* _ASSIGNMENT_
Scan the material for the word "camera", and copy each line where it shows up.

= = = =

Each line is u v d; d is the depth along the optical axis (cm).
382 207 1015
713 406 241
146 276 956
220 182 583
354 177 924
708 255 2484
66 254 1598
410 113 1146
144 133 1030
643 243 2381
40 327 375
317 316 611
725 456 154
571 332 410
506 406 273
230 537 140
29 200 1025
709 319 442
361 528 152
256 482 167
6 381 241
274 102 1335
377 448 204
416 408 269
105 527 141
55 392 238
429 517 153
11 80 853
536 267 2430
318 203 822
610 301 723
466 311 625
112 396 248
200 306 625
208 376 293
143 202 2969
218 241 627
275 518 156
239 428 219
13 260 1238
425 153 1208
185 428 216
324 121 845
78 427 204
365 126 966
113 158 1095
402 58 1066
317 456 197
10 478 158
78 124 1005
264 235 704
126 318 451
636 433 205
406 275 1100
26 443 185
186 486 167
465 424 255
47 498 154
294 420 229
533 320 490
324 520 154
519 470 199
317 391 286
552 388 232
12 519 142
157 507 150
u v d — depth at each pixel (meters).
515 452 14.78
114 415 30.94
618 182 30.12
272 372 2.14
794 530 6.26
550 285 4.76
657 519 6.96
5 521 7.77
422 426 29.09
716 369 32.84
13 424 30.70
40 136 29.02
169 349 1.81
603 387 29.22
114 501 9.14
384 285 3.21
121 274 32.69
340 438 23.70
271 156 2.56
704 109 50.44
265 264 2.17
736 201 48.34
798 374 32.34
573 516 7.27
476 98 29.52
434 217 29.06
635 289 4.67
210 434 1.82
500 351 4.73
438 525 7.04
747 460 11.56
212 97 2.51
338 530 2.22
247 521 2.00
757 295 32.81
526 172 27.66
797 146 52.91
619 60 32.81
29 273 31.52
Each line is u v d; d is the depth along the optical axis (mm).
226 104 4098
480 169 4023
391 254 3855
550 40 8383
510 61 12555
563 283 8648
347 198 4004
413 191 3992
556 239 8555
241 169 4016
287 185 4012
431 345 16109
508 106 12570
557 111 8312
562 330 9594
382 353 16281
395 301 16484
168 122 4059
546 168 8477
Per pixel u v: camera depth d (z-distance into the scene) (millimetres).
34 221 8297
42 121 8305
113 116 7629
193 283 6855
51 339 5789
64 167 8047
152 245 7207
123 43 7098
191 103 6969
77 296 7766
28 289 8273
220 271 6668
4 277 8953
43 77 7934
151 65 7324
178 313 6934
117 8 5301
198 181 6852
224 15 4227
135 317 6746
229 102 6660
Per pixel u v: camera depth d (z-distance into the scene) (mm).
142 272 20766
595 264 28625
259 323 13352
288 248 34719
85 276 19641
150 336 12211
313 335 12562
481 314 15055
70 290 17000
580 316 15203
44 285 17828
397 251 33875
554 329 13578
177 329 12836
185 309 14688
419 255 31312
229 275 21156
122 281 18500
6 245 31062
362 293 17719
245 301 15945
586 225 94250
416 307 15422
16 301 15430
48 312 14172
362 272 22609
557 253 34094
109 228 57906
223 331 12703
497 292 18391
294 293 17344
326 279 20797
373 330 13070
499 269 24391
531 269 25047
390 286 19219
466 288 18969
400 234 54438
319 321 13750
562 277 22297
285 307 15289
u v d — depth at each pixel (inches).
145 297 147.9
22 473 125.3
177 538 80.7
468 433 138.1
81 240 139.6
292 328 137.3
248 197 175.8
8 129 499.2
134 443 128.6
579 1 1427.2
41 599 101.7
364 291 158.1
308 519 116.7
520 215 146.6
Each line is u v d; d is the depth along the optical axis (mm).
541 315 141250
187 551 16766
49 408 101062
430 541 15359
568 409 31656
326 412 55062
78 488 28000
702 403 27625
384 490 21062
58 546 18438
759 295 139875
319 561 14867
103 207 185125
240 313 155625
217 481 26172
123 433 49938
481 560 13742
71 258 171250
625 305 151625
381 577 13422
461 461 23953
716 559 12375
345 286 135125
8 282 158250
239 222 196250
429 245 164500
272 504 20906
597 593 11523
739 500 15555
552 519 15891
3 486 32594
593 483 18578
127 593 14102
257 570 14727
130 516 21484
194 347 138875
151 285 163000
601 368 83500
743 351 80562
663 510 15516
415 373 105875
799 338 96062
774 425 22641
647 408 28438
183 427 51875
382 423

= = = =

* _RESPONSE TO THIS TASK_
Per pixel u v: camera depth d (z-distance into the scene) (millimetres).
Per pixel u v: camera depth d (z-distance into the scene) (mm).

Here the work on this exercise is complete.